Health charity Cancer Research UK said the study raised a "terrifying spectre" for smoking parents.

Professor Robert West, Cancer Research UK's director of tobacco studies, said society's attitude towards passive smoking "has to change".

"As a society we recognise that non-smokers need to be protected from carcinogens when at work but we are not doing enough to protect the most vulnerable non-smokers of all - children," he said.

Amanda Sandford, research manager for Action on Smoking and Health (ASH), called for a smoking ban in all public places.

She added: "The best thing parents can do for the health of themselves and their children is to stop smoking."

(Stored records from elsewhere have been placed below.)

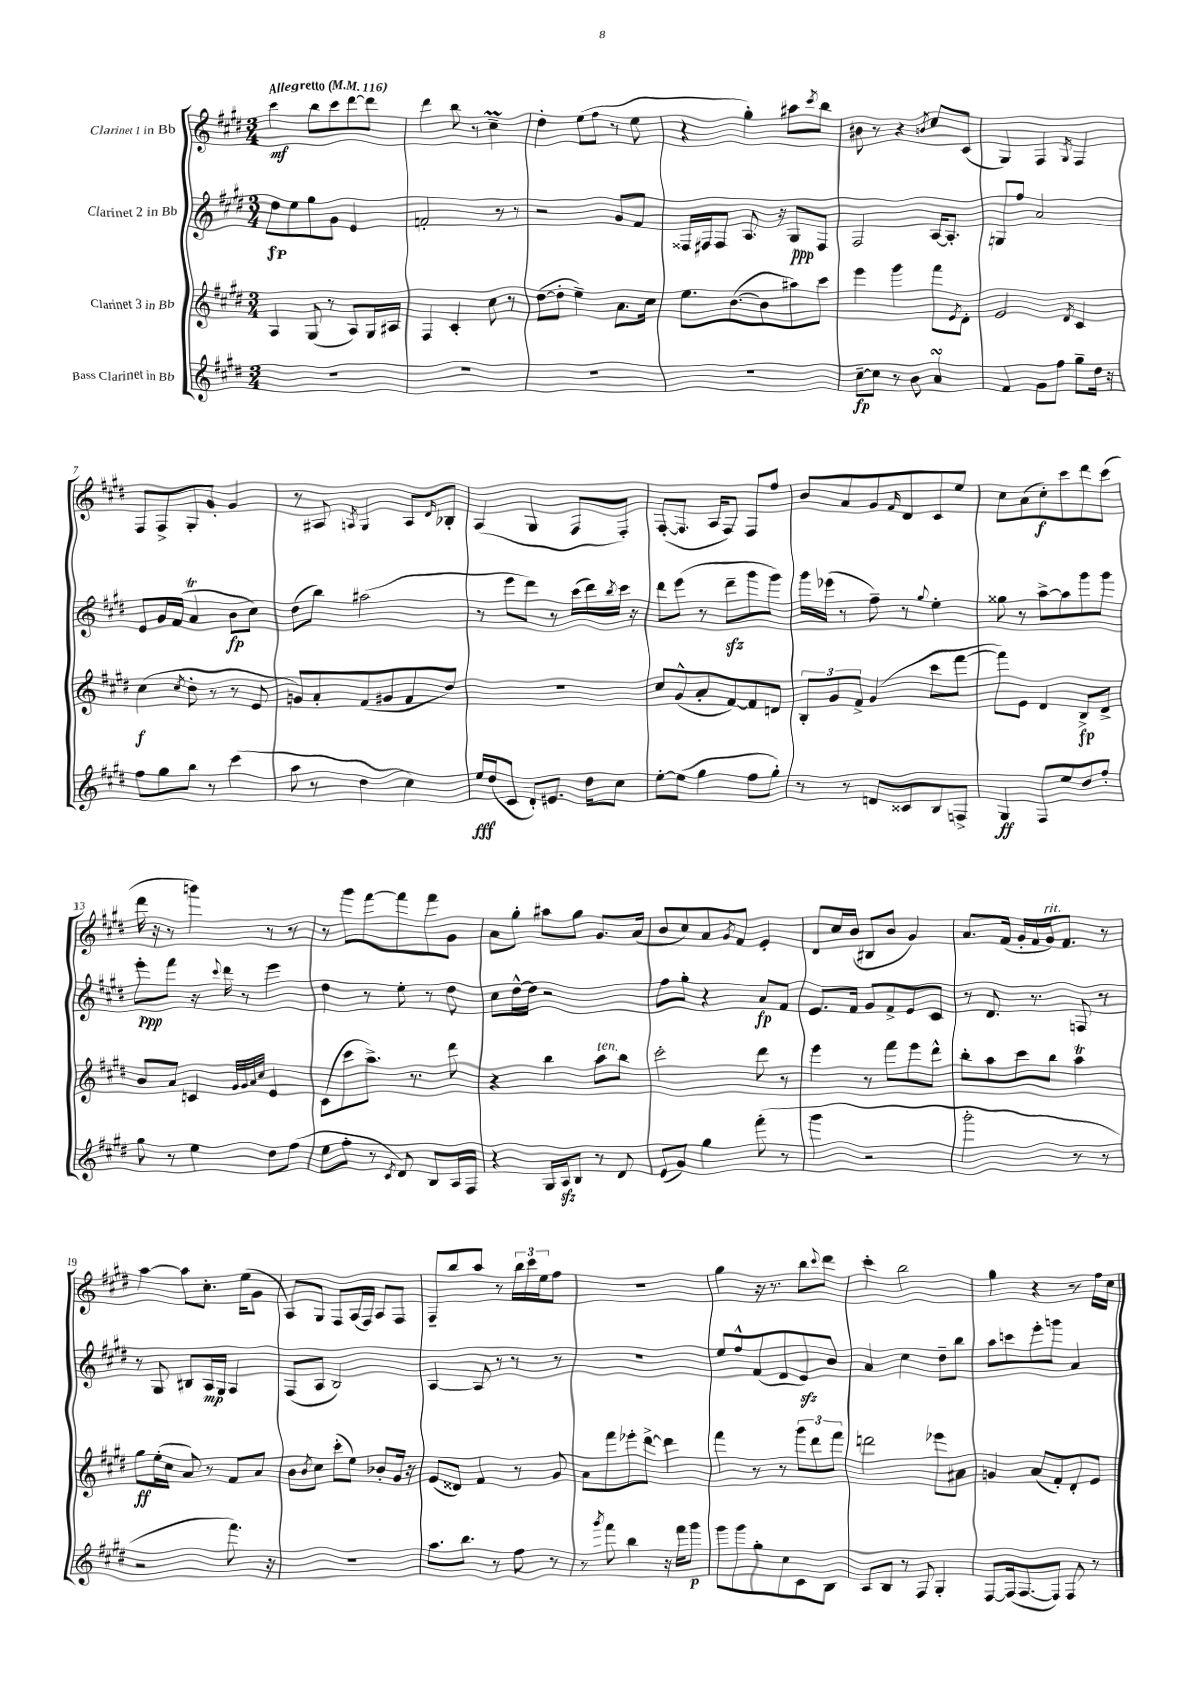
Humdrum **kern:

**kern	**dynam	**kern	**dynam	**kern	**dynam	**kern	**dynam
*part4	*part4	*part3	*part3	*part2	*part2	*part1	*part1
*staff4	*staff4	*staff3	*staff3	*staff2	*staff2	*staff1	*staff1
*I"Bass Clarinet in Bb	*	*I"Clarinet 3 in Bb	*	*I"Clarinet 2 in Bb	*	*I"Clarinet 1 in Bb	*
*clefG2	*	*clefG2	*	*clefG2	*	*clefG2	*
*k[f#c#g#d#]	*	*k[f#c#g#d#]	*	*k[f#c#g#d#]	*	*k[f#c#g#d#]	*
*M3/4	*	*M3/4	*	*M3/4	*	*M3/4	*
*MM116	*	*MM116	*	*MM116	*	*MM116	*
=1	=1	=1	=1	=1	=1	=1	=1
!	!	!	!	!	!	!LO:TX:a:B:t=Allegretto	!
2.r	.	4A/	.	8dd#\L	fp	4ccc#\	mf
.	.	.	.	8ee\	.	.	.
.	.	(8G#/	.	8gg#\	.	8bb\L	.
.	.	8r	.	8g#\J	.	8ccc#\	.
.	.	8A/L)	.	4e/	.	[8ddd#\	.
.	.	16G#/L	.	.	.	8ddd#\J]	.
.	.	16A#X/JJ	.	.	.	.	.
=2	=2	=2	=2	=2	=2	=2	=2
2.r	.	4F#/	.	2fn'/	.	4ddd#\	.
.	.	4c#'/	.	.	.	8bb\	.
.	.	.	.	.	.	8r	.
.	.	8cc#\	.	8r	.	4cc#M~\	.
.	.	8r	.	8r	.	.	.
=3	=3	=3	=3	=3	=3	=3	=3
2.r	.	([8dd#\L	.	2r	.	4dd#'\	.
.	.	8dd#'\J]	.	.	.	.	.
.	.	4ee~\)	.	.	.	(8ee\L	.
.	.	.	.	.	.	8ff#\J	.
.	.	8.a\L	.	8g#/L	.	8r	.
.	.	.	.	8f#/J	.	8ee\	.
.	.	16cc#\Jk	.	.	.	.	.
=4	=4	=4	=4	=4	=4	=4	=4
2.r	.	8.ee\L	.	16F##X/LL	.	4r	.
.	.	.	.	16F#X/J	.	.	.
.	.	.	.	8F#/J	.	.	.
.	.	([8.b\	.	.	.	.	.
.	.	.	.	8.A/	.	4gg#'\)	.
.	.	8b\]	.	.	.	.	.
.	.	.	.	16r	.	.	.
.	.	8aa#X\)	.	8G#/L	ppp	8aa#X\L	.
.	.	.	.	.	.	8qccc#/	.
.	.	8ccc#\J	.	8F#/J	.	8bb\J	.
=5	=5	=5	=5	=5	=5	=5	=5
[8cc#~\L	fp	4eee\	.	2F#/	.	8b#X\	.
8cc#\J]	.	.	.	.	.	8r	.
8r	.	4ggg#\	.	.	.	4r	.
8b\	.	.	.	.	.	.	.
.	.	.	.	.	.	8qbn/	.
4asSSs/	.	8fff#\L	.	[16A/KL	.	8cc#/L	.
.	.	.	.	8.A'/J]	.	.	.
.	.	8qe/	.	.	.	.	.
.	.	8d#'\J	.	.	.	(8c#/J	.
=6	=6	=6	=6	=6	=6	=6	=6
4f#/	.	2e/	.	8Gn/L	.	4G#/)	.
.	.	.	.	8ff#/J	.	.	.
8g#\L	.	.	.	2a/	.	4F#/	.
8ff#\J	.	.	.	.	.	.	.
.	.	8qd#/	.	.	.	8qG#/	.
8gg#~\L	.	4c#/	.	.	.	4F#/	.
16dd#\Jk	.	.	.	.	.	.	.
16r	.	.	.	.	.	.	.
!!LO:LB:g=z
=7	=7	=7	=7	=7	=7	=7	=7
8ff#\L	.	(4cc#\	f	8e/L	.	8F#/L	.
8gg#\	.	.	.	16g#/L	.	8F#^/	.
.	.	.	.	(16f#/JJ	.	.	.
.	.	8qcc#/	.	.	.	.	.
8bb\J	.	8dd#'\	.	4aT/	.	8G#'/	.
8r	.	8r	.	.	.	8g#'/J	.
(4ccc#\	.	8r	.	8b\L	fp	4g#/	.
.	.	8e/	.	8cc#\J)	.	.	.
=8	=8	=8	=8	=8	=8	=8	=8
8aa\	.	8gn/L)	.	(8dd#\L	.	8r	.
8r	.	8a'/	.	8bb\J)	.	8A#X/	.
.	.	.	.	.	.	8qAn/	.
4dd#\	.	(8f#/	.	(2aa#X\	.	4G#/	.
.	.	8g#X/	.	.	.	.	.
4cc#\)	.	8f#/	.	.	.	8A/L	.
.	.	.	.	.	.	16qqd#/	.
.	.	8dd#/J)	.	.	.	8B-X'/J	.
=9	=9	=9	=9	=9	=9	=9	=9
16ee/LL	fff	2.r	.	8r	.	(4A/	.
(16dd#/J	.	.	.	.	.	.	.
8c#/J	.	.	.	8eee\L	.	.	.
8d#'/L)	.	.	.	8ddd#\J)	.	4G#/	.
8.e#X/J	.	.	.	8r	.	.	.
.	.	.	.	(16ccc#\LL	.	8F#/L	.
16dd#\KL	.	.	.	16ddd#\)	.	.	.
.	.	.	.	8qbb/	.	.	.
8cc#\J	.	.	.	16ccc#\JJ	.	8F#'/J)	.
.	.	.	.	16r	.	.	.
=10	=10	=10	=10	=10	=10	=10	=10
[8ee'\L	.	8cc#/L	.	8ddd#\L	.	([8F#'/L	.
(8ee\J]	.	(8g#^^/	.	(8eee\J	.	8.F#/J]	.
4gg#\	.	8a'/	.	8r	.	.	.
.	.	.	.	.	.	16A/KL	.
.	.	[8f#/)	.	8ddd#zz~\L	.	8F#/J)	.
8ff#\L	.	8f#/]	.	8ggg#\	.	8F#/L	.
8gg#'\J)	.	8dn/J	.	8ggg#\J)	.	8ff#/J	.
=11	=11	=11	=11	=11	=11	=11	=11
8r	.	12B'/L	.	16ggg#\LL	.	8b/L	.
.	.	.	.	(16eee-X\JJ	.	.	.
.	.	12g#/	.	.	.	.	.
8r	.	.	.	8r	.	8a/	.
.	.	12f#^/J	.	.	.	.	.
8dn/L	.	(4g#/	.	8ff#~\)	.	8g#/	.
.	.	.	.	.	.	16qqf#/	.
8c##X/	.	.	.	8r	.	8d#/	.
.	.	.	.	8qqgg#/	.	.	.
8B/	.	8ccc#\L	.	4ee'\	.	8c#/	.
8Fn^/J	.	[8fff#\J	.	.	.	8ee/J	.
=12	=12	=12	=12	=12	=12	=12	=12
4G#/	ff	8fff#\L])	.	8gg##X\	.	8cc#\L	.
.	.	8e\J	.	8r	.	(8a\	.
8F#/L	.	4d#/	.	[8aa^\L	.	8cc#'\)	f
8ee/	.	.	.	8aa\]	.	8ccc#\	.
8dd#/	.	8B^/L	fp	8ggg#\	.	8ddd#\	.
8ff#'/J	.	8d#^/J	.	8ggg#\J	.	(8ccc#\J	.
!!LO:LB:g=z
=13	=13	=13	=13	=13	=13	=13	=13
8gg#\	.	8b/L	.	8eee'\L	ppp	16ddd#\	.
.	.	.	.	.	.	16r	.
8r	.	8a/J	.	8fff#\J	.	8r	.
4ee\	.	4cn/	.	16r	.	4gggn\)	.
.	.	.	.	8qqccc#/	.	.	.
.	.	.	.	16ddd#\	.	.	.
.	.	.	.	8r	.	.	.
.	.	32qqg#/LLL	.	.	.	.	.
.	.	32qqg#/	.	.	.	.	.
.	.	32qqa/	.	.	.	.	.
.	.	32qqcc#/JJJ	.	.	.	.	.
8dd#\L	.	4e/	.	4eee\	.	8r	.
(8ff#\J	.	.	.	.	.	8r	.
=14	=14	=14	=14	=14	=14	=14	=14
8ee\L	.	(8c#\L	.	4dd#\	.	8r	.
8ff#'\J	.	8ccc#\	.	.	.	8ggg#\L	.
8r	.	8.aa^\J)	.	8r	.	[8fff#\	.
8qc#/	.	.	.	.	.	.	.
8d#/)	.	.	.	8ee'\	.	8fff#\]	.
.	.	8.r	.	.	.	.	.
8B/L	.	.	.	8r	.	8fff#\	.
16A/L	.	8ddd#\	.	8dd#\	.	8g#\J	.
16F#/JJ	.	.	.	.	.	.	.
=15	=15	=15	=15	=15	=15	=15	=15
4r	.	4r	.	8cc#\L	.	8a\L	.
.	.	.	.	[16dd#^^\L	.	8gg#'\J	.
.	.	.	.	16dd#\JJ]	.	.	.
16G#/LL	.	4bb\	.	2r	.	8aa#X\L	.
16Azz/J	.	.	.	.	.	.	.
8B/J	.	.	.	.	.	8gg#\J	.
!	!	!LO:TX:a:i:t=ten.	!	!	!	!	!
8r	.	8aa\L	.	.	.	8.g#/L	.
8d#/	.	8bb\J	.	.	.	.	.
.	.	.	.	.	.	(16a/Jk	.
=16	=16	=16	=16	=16	=16	=16	=16
(8e/L	.	2ccc#'\	.	8ff#\L	.	8b/L	.
8g#/J)	.	.	.	8gg#'\J	.	8cc#/)	.
4gg#\	.	.	.	4r	.	8a/	.
.	.	.	.	.	.	8qg#/	.
.	.	.	.	.	.	8f#/J	.
(8fff#'\	.	8ddd#\	.	8a/L	fp	4e'/	.
8r	.	8r	.	8f#/J	.	.	.
=17	=17	=17	=17	=17	=17	=17	=17
4ggg#\	.	4eee\	.	8.e/L	.	8d#/L	.
.	.	.	.	.	.	16cc#/L	.
.	.	.	.	16f#/Jk	.	(16b/JJ	.
2r	.	8r	.	8g#/L	.	8B#X/L	.
.	.	8fff#\L	.	8f#^/	.	8b/J	.
.	.	8eee\	.	8e/	.	4g#/)	.
.	.	8ddd#^^\J	.	8c#/J	.	.	.
=18	=18	=18	=18	=18	=18	=18	=18
2ggg#'\	.	8bb'\L	.	8r	.	8.a/L	.
.	.	8aa\	.	8.d#/	.	.	.
.	.	.	.	.	.	(16f#/Jk	.
.	.	8ccc#\	.	.	.	16g#'/LL	.
.	.	.	.	8.r	.	16f#/	.
!	!	!	!	!	!	!LO:TX:a:i:t=rit.	!
.	.	8bb\J	.	.	.	16g#/J)	.
.	.	.	.	.	.	8.f#/J	.
8r	.	4aaT\	.	8Fn/	.	.	.
8r	.	.	.	8r	.	8r	.
!!LO:LB:g=z
=19	=19	=19	=19	=19	=19	=19	=19
2r	.	8gg#\L	ff	8r	.	[4aa\	.
.	.	(16ee'\L	.	8G#/	.	.	.
.	.	16cc#\JJ	.	.	.	.	.
.	.	8a/)	.	8B#X/L	.	8aa\L]	.
.	.	8r	.	16A/L	mp	8.cc#'\J	.
.	.	.	.	16G#/JJ	.	.	.
8.fff#\)	.	8f#/L	.	4A/	.	.	.
.	.	.	.	.	.	(16ee\KL	.
.	.	8a/J	.	.	.	8g#\J	.
16r	.	.	.	.	.	.	.
=20	=20	=20	=20	=20	=20	=20	=20
2.r	.	8b\L	.	(8F#/L	.	8A/L)	.
.	.	8qb/	.	.	.	.	.
.	.	8cc#\J	.	8A/J	.	8G#/J	.
.	.	(8ccc#'\L	.	2B/)	.	8F#/L	.
.	.	8ee\J)	.	.	.	(16A/L	.
.	.	.	.	.	.	16F#/JJ)	.
.	.	8b-X'/L	.	.	.	8A/L	.
.	.	16g#/Jk	.	.	.	8F#/J	.
.	.	16r	.	.	.	.	.
=21	=21	=21	=21	=21	=21	=21	=21
8.aa\L	.	(8e/L	.	[4A/	.	8F#~/L	.
.	.	8d##X/J)	.	.	.	8bb/	.
8.bb\J	.	.	.	.	.	.	.
.	.	4f#/	.	8A/]	.	8aa/J	.
8r	.	.	.	8r	.	8r	.
8ff#\	.	8r	.	8r	.	24bb\LL	.
.	.	.	.	.	.	24ccc#\	.
.	.	.	.	.	.	24ee\J	.
8r	.	8g#/	.	8r	.	8ff#\J	.
=22	=22	=22	=22	=22	=22	=22	=22
8r	.	8a\L	.	2.r	.	2.r	.
8qggg#/	.	.	.	.	.	.	.
8fff#\	.	8fff#\	.	.	.	.	.
4bb\	.	8eee-X'\	.	.	.	.	.
.	.	[8ddd#^\J	.	.	.	.	.
16r	.	4ddd#\]	.	.	.	.	.
16fff#\KL	.	.	.	.	.	.	.
8ggg#\J	p	.	.	.	.	.	.
=23	=23	=23	=23	=23	=23	=23	=23
8ggg#\L	.	4fff#\	.	8ee/L	.	4gg#\	.
8ggg#\	.	.	.	8ff#^^/	.	.	.
8gg#'\	.	8r	.	(8f#/	.	16r	.
.	.	.	.	.	.	8.r	.
8cc#\	.	8r	.	8d#/	.	.	.
8c#\	.	12ggg#\L	.	8ezz/)	.	8bb\L	.
.	.	12ddd#\	.	.	.	.	.
.	.	.	.	.	.	8qqccc#/	.
8B\J	.	.	.	8b/J	.	8ddd#\J	.
.	.	12fff#\J	.	.	.	.	.
=24	=24	=24	=24	=24	=24	=24	=24
8A/L	.	2dddn\	.	4a/	.	4ccc#'\	.
8B/J	.	.	.	.	.	.	.
8r	.	.	.	4cc#\	.	2bb\	.
8F#/	.	.	.	.	.	.	.
4G#'/	.	8eee-X\L	.	8dd#~\L	.	.	.
.	.	8a#X\J	.	8bb\J	.	.	.
=25	=25	=25	=25	=25	=25	=25	=25
[8F#/L	.	4gn/	.	8aa\L	.	4gg#\	.
(16F#/k]	.	.	.	8cccn\	.	.	.
[8.F#/	.	.	.	.	.	.	.
.	.	(8a/L	.	8eee'\	.	4r	.
8F#/J])	.	8f#'/)	.	8gggn\J	.	.	.
8F#/	.	8d#'/	.	4a/	.	8r	.
8r	.	8e/J	.	.	.	16ff#\LL	.
.	.	.	.	.	.	16cc#\JJ	.
==	==	==	==	==	==	==	==
*-	*-	*-	*-	*-	*-	*-	*-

However, Simon Clark, director of the smokers' lobby group Forest, said: "The effects of passive smoking are notoriously difficult to measure. Most studies are based on imprecise recall and anecdotal evidence concerning the exact amount of exposure to environmental tobacco smoke.

"Yet this report, like so many, adopts a preposterous pretence of precise measurement which immediately arouses suspicion.

"To isolate the effect of environmental tobacco smoke on lung cancer cases would require an examination of all possible alternative causes. Unfortunately it is just another example of anti-smoking hysteria, a further attempt to demonise smokers for their habit."

Researchers from the study said, "Environmental tobacco smoke exposure during childhood showed an association with lung cancer, particularly among those who had never smoked."

The team concluded that the study reinforced past research about the cancerous effects of passive smoking.